--- Given data ---
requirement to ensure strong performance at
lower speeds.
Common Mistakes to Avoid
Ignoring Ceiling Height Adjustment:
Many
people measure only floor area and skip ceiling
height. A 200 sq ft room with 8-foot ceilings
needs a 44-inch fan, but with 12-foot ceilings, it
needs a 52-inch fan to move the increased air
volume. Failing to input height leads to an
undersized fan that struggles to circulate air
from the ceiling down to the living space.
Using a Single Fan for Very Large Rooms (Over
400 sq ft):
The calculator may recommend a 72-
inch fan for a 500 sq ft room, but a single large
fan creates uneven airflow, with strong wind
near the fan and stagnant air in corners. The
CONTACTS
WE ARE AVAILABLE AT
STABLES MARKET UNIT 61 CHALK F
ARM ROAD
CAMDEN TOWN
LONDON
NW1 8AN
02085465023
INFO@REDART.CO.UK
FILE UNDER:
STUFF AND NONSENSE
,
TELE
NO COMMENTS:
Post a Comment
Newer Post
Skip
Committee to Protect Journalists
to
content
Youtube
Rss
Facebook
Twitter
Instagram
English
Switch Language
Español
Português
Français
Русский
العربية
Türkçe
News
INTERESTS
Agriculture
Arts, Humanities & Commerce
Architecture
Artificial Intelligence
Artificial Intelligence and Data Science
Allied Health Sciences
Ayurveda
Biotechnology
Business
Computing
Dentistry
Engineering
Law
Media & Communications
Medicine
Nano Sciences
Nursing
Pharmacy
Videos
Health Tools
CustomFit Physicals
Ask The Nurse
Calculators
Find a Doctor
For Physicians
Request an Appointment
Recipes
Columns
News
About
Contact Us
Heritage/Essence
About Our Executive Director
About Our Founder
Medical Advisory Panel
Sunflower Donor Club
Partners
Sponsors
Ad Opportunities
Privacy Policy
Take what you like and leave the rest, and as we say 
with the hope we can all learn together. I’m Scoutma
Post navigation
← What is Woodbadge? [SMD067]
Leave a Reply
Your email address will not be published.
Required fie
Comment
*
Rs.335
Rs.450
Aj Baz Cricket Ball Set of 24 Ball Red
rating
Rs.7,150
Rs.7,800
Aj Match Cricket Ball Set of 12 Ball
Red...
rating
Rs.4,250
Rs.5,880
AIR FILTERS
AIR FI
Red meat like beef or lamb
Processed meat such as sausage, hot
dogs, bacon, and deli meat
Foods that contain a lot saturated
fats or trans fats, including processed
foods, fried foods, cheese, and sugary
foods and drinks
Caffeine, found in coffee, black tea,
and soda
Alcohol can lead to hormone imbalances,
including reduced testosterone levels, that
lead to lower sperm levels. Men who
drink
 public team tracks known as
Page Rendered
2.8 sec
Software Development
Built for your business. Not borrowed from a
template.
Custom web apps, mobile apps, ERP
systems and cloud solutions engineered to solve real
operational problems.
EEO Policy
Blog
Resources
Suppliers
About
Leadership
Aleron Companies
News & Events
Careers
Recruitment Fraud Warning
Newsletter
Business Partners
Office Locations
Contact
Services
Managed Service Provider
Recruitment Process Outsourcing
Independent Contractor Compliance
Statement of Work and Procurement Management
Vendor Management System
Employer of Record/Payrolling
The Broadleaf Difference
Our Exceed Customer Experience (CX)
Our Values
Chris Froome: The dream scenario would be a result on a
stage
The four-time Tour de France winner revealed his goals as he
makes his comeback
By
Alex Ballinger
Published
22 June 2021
---
## Brief:
Whatever appears in the lines above should be copied exactly.

## The completed task:
requirement to ensure strong performance at
lower speeds.
Common Mistakes to Avoid
Ignoring Ceiling Height Adjustment:
Many
people measure only floor area and skip ceiling
height. A 200 sq ft room with 8-foot ceilings
needs a 44-inch fan, but with 12-foot ceilings, it
needs a 52-inch fan to move the increased air
volume. Failing to input height leads to an
undersized fan that struggles to circulate air
from the ceiling down to the living space.
Using a Single Fan for Very Large Rooms (Over
400 sq ft):
The calculator may recommend a 72-
inch fan for a 500 sq ft room, but a single large
fan creates uneven airflow, with strong wind
near the fan and stagnant air in corners. The
CONTACTS
WE ARE AVAILABLE AT
STABLES MARKET UNIT 61 CHALK F
ARM ROAD
CAMDEN TOWN
LONDON
NW1 8AN
02085465023
INFO@REDART.CO.UK
FILE UNDER:
STUFF AND NONSENSE
,
TELE
NO COMMENTS:
Post a Comment
Newer Post
Skip
Committee to Protect Journalists
to
content
Youtube
Rss
Facebook
Twitter
Instagram
English
Switch Language
Español
Português
Français
Русский
العربية
Türkçe
News
INTERESTS
Agriculture
Arts, Humanities & Commerce
Architecture
Artificial Intelligence
Artificial Intelligence and Data Science
Allied Health Sciences
Ayurveda
Biotechnology
Business
Computing
Dentistry
Engineering
Law
Media & Communications
Medicine
Nano Sciences
Nursing
Pharmacy
Videos
Health Tools
CustomFit Physicals
Ask The Nurse
Calculators
Find a Doctor
For Physicians
Request an Appointment
Recipes
Columns
News
About
Contact Us
Heritage/Essence
About Our Executive Director
About Our Founder
Medical Advisory Panel
Sunflower Donor Club
Partners
Sponsors
Ad Opportunities
Privacy Policy
Take what you like and leave the rest, and as we say 
with the hope we can all learn together. I’m Scoutma
Post navigation
← What is Woodbadge? [SMD067]
Leave a Reply
Your email address will not be published.
Required fie
Comment
*
Rs.335
Rs.450
Aj Baz Cricket Ball Set of 24 Ball Red
rating
Rs.7,150
Rs.7,800
Aj Match Cricket Ball Set of 12 Ball
Red...
rating
Rs.4,250
Rs.5,880
AIR FILTERS
AIR FI
Red meat like beef or lamb
Processed meat such as sausage, hot
dogs, bacon, and deli meat
Foods that contain a lot saturated
fats or trans fats, including processed
foods, fried foods, cheese, and sugary
foods and drinks
Caffeine, found in coffee, black tea,
and soda
Alcohol can lead to hormone imbalances,
including reduced testosterone levels, that
lead to lower sperm levels. Men who
drink
 public team tracks known as
Page Rendered
2.8 sec
Software Development
Built for your business. Not borrowed from a
template.
Custom web apps, mobile apps, ERP
systems and cloud solutions engineered to solve real
operational problems.
EEO Policy
Blog
Resources
Suppliers
About
Leadership
Aleron Companies
News & Events
Careers
Recruitment Fraud Warning
Newsletter
Business Partners
Office Locations
Contact
Services
Managed Service Provider
Recruitment Process Outsourcing
Independent Contractor Compliance
Statement of Work and Procurement Management
Vendor Management System
Employer of Record/Payrolling
The Broadleaf Difference
Our Exceed Customer Experience (CX)
Our Values
Chris Froome: The dream scenario would be a result on a
stage
The four-time Tour de France winner revealed his goals as he
makes his comeback
By
Alex Ballinger
Published
22 June 2021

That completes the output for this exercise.